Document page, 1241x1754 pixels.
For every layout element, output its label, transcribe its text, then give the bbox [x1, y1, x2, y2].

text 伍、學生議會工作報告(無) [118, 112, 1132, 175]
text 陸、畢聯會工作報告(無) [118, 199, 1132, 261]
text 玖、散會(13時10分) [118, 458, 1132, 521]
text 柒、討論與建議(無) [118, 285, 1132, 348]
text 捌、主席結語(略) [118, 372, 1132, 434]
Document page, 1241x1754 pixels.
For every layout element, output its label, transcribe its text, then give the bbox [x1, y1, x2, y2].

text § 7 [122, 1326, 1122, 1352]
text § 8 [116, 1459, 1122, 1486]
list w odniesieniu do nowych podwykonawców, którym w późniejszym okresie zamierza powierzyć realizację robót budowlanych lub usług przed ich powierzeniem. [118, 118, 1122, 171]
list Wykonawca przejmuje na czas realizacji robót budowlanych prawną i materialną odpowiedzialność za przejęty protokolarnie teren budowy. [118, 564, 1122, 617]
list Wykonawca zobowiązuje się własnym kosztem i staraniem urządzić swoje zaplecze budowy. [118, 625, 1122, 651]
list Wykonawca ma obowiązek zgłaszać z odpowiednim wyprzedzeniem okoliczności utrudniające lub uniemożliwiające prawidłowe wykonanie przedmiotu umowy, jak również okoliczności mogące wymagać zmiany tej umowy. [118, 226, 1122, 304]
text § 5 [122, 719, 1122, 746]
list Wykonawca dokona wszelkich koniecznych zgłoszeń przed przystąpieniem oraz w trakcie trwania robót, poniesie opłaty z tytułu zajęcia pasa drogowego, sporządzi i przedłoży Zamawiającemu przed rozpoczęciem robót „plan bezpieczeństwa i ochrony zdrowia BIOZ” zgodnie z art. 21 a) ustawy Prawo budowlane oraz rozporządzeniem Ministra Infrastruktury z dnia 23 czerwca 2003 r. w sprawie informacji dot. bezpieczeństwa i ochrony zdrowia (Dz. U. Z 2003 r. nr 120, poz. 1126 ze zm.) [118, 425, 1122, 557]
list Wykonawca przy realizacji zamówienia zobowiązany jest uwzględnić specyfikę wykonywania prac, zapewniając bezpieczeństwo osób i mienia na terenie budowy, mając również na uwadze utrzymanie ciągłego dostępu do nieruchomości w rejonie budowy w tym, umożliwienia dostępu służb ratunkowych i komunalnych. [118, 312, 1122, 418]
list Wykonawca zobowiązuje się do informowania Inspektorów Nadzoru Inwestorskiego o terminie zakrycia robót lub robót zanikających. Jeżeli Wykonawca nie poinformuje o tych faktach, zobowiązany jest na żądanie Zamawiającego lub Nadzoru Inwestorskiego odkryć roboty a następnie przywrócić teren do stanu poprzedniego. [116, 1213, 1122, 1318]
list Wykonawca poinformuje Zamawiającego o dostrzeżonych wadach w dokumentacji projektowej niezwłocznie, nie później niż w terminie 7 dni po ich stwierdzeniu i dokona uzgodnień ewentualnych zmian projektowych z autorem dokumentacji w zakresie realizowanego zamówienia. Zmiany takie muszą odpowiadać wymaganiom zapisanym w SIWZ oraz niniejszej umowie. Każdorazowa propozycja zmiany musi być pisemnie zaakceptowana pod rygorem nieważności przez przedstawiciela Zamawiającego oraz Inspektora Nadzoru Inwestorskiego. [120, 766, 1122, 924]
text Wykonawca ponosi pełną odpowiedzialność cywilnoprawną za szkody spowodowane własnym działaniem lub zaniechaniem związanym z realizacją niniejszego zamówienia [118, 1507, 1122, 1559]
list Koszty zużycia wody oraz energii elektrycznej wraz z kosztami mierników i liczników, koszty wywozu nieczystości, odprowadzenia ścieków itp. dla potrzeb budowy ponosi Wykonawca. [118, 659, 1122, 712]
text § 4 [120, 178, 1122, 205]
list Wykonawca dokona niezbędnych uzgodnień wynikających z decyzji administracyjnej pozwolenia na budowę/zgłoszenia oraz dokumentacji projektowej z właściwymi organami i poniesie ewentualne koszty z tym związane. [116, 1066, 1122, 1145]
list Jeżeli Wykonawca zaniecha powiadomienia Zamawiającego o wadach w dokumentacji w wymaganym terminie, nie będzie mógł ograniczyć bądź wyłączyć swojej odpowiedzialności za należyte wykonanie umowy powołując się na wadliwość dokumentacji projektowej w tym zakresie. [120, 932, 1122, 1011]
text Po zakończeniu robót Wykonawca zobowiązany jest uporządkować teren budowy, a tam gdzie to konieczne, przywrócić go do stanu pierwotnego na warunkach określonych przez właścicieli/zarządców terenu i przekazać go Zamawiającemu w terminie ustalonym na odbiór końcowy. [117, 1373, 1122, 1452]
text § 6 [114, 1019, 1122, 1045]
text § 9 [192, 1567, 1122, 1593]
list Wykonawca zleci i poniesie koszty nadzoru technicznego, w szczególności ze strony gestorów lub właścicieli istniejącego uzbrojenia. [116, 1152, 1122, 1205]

+ + +

DIRECTIONS FOR THIS TASK
Reproduce the listing above line for line, without changing a single character.

FULL ANSWER
Document page, 1241x1754 pixels.
For every layout element, output its label, transcribe its text, then give the bbox [x1, y1, x2, y2].

text 伍、學生議會工作報告(無) [118, 112, 1132, 175]
text 陸、畢聯會工作報告(無) [118, 199, 1132, 261]
text 玖、散會(13時10分) [118, 458, 1132, 521]
text 柒、討論與建議(無) [118, 285, 1132, 348]
text 捌、主席結語(略) [118, 372, 1132, 434]
Document page, 1241x1754 pixels.
For every layout element, output its label, transcribe its text, then give the bbox [x1, y1, x2, y2].

text § 7 [122, 1326, 1122, 1352]
text § 8 [116, 1459, 1122, 1486]
list w odniesieniu do nowych podwykonawców, którym w późniejszym okresie zamierza powierzyć realizację robót budowlanych lub usług przed ich powierzeniem. [118, 118, 1122, 171]
list Wykonawca przejmuje na czas realizacji robót budowlanych prawną i materialną odpowiedzialność za przejęty protokolarnie teren budowy. [118, 564, 1122, 617]
list Wykonawca zobowiązuje się własnym kosztem i staraniem urządzić swoje zaplecze budowy. [118, 625, 1122, 651]
list Wykonawca ma obowiązek zgłaszać z odpowiednim wyprzedzeniem okoliczności utrudniające lub uniemożliwiające prawidłowe wykonanie przedmiotu umowy, jak również okoliczności mogące wymagać zmiany tej umowy. [118, 226, 1122, 304]
text § 5 [122, 719, 1122, 746]
list Wykonawca dokona wszelkich koniecznych zgłoszeń przed przystąpieniem oraz w trakcie trwania robót, poniesie opłaty z tytułu zajęcia pasa drogowego, sporządzi i przedłoży Zamawiającemu przed rozpoczęciem robót „plan bezpieczeństwa i ochrony zdrowia BIOZ” zgodnie z art. 21 a) ustawy Prawo budowlane oraz rozporządzeniem Ministra Infrastruktury z dnia 23 czerwca 2003 r. w sprawie informacji dot. bezpieczeństwa i ochrony zdrowia (Dz. U. Z 2003 r. nr 120, poz. 1126 ze zm.) [118, 425, 1122, 557]
list Wykonawca przy realizacji zamówienia zobowiązany jest uwzględnić specyfikę wykonywania prac, zapewniając bezpieczeństwo osób i mienia na terenie budowy, mając również na uwadze utrzymanie ciągłego dostępu do nieruchomości w rejonie budowy w tym, umożliwienia dostępu służb ratunkowych i komunalnych. [118, 312, 1122, 418]
list Wykonawca zobowiązuje się do informowania Inspektorów Nadzoru Inwestorskiego o terminie zakrycia robót lub robót zanikających. Jeżeli Wykonawca nie poinformuje o tych faktach, zobowiązany jest na żądanie Zamawiającego lub Nadzoru Inwestorskiego odkryć roboty a następnie przywrócić teren do stanu poprzedniego. [116, 1213, 1122, 1318]
list Wykonawca poinformuje Zamawiającego o dostrzeżonych wadach w dokumentacji projektowej niezwłocznie, nie później niż w terminie 7 dni po ich stwierdzeniu i dokona uzgodnień ewentualnych zmian projektowych z autorem dokumentacji w zakresie realizowanego zamówienia. Zmiany takie muszą odpowiadać wymaganiom zapisanym w SIWZ oraz niniejszej umowie. Każdorazowa propozycja zmiany musi być pisemnie zaakceptowana pod rygorem nieważności przez przedstawiciela Zamawiającego oraz Inspektora Nadzoru Inwestorskiego. [120, 766, 1122, 924]
text Wykonawca ponosi pełną odpowiedzialność cywilnoprawną za szkody spowodowane własnym działaniem lub zaniechaniem związanym z realizacją niniejszego zamówienia [118, 1507, 1122, 1559]
list Koszty zużycia wody oraz energii elektrycznej wraz z kosztami mierników i liczników, koszty wywozu nieczystości, odprowadzenia ścieków itp. dla potrzeb budowy ponosi Wykonawca. [118, 659, 1122, 712]
text § 4 [120, 178, 1122, 205]
list Wykonawca dokona niezbędnych uzgodnień wynikających z decyzji administracyjnej pozwolenia na budowę/zgłoszenia oraz dokumentacji projektowej z właściwymi organami i poniesie ewentualne koszty z tym związane. [116, 1066, 1122, 1145]
list Jeżeli Wykonawca zaniecha powiadomienia Zamawiającego o wadach w dokumentacji w wymaganym terminie, nie będzie mógł ograniczyć bądź wyłączyć swojej odpowiedzialności za należyte wykonanie umowy powołując się na wadliwość dokumentacji projektowej w tym zakresie. [120, 932, 1122, 1011]
text Po zakończeniu robót Wykonawca zobowiązany jest uporządkować teren budowy, a tam gdzie to konieczne, przywrócić go do stanu pierwotnego na warunkach określonych przez właścicieli/zarządców terenu i przekazać go Zamawiającemu w terminie ustalonym na odbiór końcowy. [117, 1373, 1122, 1452]
text § 6 [114, 1019, 1122, 1045]
text § 9 [192, 1567, 1122, 1593]
list Wykonawca zleci i poniesie koszty nadzoru technicznego, w szczególności ze strony gestorów lub właścicieli istniejącego uzbrojenia. [116, 1152, 1122, 1205]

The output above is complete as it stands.